Preface: For those that might be interested in volunteering in the Henryville community. I was thinking this might be a good future opportunity for the BETH group that is currently forming.
HENRYVILLE, Ind. (AP) — Officials said Sunday they soon hope to allow more volunteers into the southern Indiana towns hit hardest by devastating tornadoes that killed more than a dozen people in the state.
Emergency officials have discouraged untrained volunteers from traveling to the Henryville and Marysville areas since Friday’s storms because of dangers from downed electrical lines and leaking natural gas lines. The tornadoes packed 175 mph winds.
The number of victims who died in Indiana as a result of the storms reached 13 with Sunday’s death of 14-month-old Angel Babcock at a Louisville, Ky., hospital. The child’s father, mother and two siblings also died in the storm. Earlier Sunday, the state Department of Homeland Security had reduced the number of deaths in Scott County down to one from the three previously reported.
All the deaths happened in rural areas of southern Indiana about 20 miles north of Louisville, Ky. State police Sgt. Jerry Goodin said officials believed they had accounted for everyone in the small towns hit by the tornadoes.
Authorities were concentrating on keeping the area secure from looters and outsiders looking to gawk at the destruction in the perhaps 50-mile-long strip cut by the twisters.
A volunteer coordination center was scheduled to open Monday in nearby Jeffersonville, where those who want to help out are being asked to register and be assigned tasks, Goodin said. Progress by utility crews on making repairs has officials believing those volunteers will be allowed in Monday, he said.
“Since the very first night, it’s been overwhelming the number of people from all over who are wanting to come in and help,” Goodin said.
About a dozen local volunteers worked midday Sunday at the Henryville Community Center, cooking food for residents and preparing donated food and bottled water for distribution.
Clark County REMC said it didn’t know how long it would take to restore electricity throughout the area, where some 2,800 homes and businesses remained without power Sunday in and around Henryville and Marysville.

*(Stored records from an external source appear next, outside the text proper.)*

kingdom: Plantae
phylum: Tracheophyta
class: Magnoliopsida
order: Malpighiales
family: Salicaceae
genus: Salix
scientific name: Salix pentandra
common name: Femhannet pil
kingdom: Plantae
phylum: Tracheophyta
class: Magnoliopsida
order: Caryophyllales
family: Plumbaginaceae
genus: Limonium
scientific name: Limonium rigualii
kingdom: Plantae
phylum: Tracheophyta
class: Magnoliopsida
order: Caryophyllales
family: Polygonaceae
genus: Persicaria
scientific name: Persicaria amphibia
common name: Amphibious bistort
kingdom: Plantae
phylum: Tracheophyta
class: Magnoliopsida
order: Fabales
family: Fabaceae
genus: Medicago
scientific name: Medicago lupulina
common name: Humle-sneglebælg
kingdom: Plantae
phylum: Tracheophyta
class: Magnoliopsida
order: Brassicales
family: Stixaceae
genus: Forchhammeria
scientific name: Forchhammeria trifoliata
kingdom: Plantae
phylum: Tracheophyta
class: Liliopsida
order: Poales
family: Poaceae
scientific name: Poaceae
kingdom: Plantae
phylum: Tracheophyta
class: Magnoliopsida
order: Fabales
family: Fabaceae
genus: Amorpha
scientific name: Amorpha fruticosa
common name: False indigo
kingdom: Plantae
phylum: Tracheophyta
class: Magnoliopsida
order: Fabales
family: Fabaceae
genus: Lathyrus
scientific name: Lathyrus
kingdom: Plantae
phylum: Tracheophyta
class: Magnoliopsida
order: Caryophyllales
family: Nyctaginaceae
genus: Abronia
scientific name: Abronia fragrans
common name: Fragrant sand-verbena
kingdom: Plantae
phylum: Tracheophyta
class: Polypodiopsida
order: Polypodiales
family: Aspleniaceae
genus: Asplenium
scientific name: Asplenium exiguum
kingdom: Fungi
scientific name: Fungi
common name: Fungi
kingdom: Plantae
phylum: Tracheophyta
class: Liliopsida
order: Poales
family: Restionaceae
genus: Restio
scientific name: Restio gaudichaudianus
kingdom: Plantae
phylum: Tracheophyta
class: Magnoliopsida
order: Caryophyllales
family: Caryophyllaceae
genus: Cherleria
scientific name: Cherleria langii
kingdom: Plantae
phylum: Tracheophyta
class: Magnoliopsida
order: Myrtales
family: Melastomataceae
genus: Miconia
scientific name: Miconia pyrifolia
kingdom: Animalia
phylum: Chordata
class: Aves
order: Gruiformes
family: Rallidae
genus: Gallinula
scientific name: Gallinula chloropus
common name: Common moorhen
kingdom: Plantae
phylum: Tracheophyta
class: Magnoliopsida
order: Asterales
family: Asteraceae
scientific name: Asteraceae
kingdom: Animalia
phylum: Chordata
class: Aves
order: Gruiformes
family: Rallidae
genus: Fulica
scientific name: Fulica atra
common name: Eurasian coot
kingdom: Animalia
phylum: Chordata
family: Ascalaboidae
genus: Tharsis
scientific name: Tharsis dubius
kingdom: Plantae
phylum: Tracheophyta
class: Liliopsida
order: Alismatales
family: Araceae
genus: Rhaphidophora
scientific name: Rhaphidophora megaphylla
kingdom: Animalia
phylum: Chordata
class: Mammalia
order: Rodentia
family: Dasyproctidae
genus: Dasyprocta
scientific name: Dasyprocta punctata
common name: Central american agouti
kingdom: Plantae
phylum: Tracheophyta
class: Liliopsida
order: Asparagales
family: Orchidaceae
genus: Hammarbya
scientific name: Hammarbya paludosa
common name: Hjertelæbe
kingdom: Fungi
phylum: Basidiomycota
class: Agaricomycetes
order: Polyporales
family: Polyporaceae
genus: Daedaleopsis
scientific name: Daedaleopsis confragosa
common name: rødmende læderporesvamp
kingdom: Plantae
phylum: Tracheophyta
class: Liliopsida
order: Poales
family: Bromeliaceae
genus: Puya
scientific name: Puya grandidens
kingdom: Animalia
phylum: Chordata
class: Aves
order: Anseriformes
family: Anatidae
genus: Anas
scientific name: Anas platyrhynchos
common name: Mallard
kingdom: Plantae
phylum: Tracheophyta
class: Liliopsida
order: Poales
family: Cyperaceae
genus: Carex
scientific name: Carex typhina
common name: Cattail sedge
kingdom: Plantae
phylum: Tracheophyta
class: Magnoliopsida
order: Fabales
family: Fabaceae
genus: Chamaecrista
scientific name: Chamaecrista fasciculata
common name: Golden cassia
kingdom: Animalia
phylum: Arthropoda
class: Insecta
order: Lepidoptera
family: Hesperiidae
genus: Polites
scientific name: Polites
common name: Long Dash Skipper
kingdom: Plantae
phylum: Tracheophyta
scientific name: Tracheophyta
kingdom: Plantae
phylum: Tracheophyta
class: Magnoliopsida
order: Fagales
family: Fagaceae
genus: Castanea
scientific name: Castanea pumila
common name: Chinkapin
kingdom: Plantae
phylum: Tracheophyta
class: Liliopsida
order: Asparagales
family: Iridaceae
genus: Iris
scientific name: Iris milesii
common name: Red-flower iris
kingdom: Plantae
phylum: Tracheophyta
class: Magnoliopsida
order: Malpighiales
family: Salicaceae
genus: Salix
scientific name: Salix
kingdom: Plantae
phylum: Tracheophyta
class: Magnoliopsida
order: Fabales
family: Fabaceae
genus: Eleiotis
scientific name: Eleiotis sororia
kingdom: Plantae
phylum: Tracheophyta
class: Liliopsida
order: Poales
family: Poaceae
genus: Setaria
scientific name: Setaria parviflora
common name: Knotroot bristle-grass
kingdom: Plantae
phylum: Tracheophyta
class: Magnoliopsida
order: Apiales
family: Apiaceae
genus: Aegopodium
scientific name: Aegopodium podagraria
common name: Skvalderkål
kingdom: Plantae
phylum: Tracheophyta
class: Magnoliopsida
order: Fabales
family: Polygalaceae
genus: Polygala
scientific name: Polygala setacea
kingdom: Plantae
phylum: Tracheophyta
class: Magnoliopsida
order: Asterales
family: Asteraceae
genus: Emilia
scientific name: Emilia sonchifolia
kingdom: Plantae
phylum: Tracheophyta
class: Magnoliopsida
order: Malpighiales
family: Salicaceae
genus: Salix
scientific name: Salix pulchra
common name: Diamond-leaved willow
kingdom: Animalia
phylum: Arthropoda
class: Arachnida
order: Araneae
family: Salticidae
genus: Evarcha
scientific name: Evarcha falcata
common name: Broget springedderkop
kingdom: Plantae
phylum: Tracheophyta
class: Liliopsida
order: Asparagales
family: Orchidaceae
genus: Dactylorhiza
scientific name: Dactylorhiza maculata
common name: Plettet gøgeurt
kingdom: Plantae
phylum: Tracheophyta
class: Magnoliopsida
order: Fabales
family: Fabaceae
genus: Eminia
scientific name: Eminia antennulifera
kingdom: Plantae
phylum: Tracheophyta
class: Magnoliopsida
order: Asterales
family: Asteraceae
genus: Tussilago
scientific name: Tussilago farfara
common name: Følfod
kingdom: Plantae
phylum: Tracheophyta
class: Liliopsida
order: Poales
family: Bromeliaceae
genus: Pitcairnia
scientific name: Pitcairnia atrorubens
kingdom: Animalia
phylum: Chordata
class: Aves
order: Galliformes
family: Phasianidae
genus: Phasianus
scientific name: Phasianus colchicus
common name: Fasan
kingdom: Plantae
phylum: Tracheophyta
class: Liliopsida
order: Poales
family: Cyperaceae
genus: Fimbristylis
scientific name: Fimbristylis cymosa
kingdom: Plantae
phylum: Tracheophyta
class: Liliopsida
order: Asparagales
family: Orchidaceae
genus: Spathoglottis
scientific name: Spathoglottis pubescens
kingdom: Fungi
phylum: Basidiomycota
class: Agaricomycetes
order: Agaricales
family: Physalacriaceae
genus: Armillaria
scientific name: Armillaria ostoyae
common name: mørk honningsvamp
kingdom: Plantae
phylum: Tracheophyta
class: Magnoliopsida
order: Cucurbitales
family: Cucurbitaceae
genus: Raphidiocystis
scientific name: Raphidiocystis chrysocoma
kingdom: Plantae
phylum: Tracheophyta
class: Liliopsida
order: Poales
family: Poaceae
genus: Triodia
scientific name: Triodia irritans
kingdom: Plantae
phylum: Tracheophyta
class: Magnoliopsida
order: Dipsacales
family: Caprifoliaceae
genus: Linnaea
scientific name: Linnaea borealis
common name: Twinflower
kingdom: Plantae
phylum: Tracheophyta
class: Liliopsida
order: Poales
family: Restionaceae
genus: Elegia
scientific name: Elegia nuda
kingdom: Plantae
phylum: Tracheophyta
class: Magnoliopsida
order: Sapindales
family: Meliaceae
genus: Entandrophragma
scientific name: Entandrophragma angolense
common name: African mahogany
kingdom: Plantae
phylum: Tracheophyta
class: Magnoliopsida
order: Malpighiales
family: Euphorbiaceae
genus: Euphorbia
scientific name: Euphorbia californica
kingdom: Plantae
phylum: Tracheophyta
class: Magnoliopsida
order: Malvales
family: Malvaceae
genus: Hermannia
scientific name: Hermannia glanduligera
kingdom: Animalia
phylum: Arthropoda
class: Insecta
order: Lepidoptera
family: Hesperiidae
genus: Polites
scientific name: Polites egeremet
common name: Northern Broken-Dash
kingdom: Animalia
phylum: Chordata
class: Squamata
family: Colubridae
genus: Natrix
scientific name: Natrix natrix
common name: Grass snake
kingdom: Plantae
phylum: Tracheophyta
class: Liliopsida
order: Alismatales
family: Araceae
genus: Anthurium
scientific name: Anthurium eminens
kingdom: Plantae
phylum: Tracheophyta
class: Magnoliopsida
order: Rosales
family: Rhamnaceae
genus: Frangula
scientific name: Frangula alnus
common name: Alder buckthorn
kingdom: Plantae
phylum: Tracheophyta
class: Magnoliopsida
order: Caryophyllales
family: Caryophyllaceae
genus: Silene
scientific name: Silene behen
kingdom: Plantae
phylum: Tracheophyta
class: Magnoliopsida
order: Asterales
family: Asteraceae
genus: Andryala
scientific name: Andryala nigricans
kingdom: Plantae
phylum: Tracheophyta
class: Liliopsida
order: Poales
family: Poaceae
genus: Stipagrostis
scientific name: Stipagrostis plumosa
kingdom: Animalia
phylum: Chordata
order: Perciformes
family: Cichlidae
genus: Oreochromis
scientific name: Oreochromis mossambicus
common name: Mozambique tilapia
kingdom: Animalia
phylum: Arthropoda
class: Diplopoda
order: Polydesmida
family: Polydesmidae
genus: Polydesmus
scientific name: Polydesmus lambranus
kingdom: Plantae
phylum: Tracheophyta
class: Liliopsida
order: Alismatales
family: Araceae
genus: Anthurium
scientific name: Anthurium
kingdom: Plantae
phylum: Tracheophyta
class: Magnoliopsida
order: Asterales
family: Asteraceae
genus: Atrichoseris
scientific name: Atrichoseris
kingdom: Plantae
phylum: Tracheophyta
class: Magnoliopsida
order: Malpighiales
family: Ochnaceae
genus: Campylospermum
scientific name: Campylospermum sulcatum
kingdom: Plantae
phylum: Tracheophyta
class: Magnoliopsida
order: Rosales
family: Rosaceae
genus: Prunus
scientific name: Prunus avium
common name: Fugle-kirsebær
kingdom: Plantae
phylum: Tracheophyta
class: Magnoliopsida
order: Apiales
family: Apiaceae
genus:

The utility said it had nearly 8,000 outages following the Friday afternoon storms.
Crews from other utilities are helping to replace dozens of poles, string new wire and trim trees, and the company’s power supplier estimates it could take a week to rebuild the substation and transmission lines in the Henryville area, the utility said.
Scott County Sheriff Dan McClain said the difference in the county’s number of fatalities might be due to an initial report that an elderly couple was missing after a tornado hit near the small community of Nabb, destroying about 20 houses and mobile homes. They were later found safe.
The county’s one fatality was a man who lived in a trailer that was blown across a county road, McClain said. The man was found alive but died at a hospital.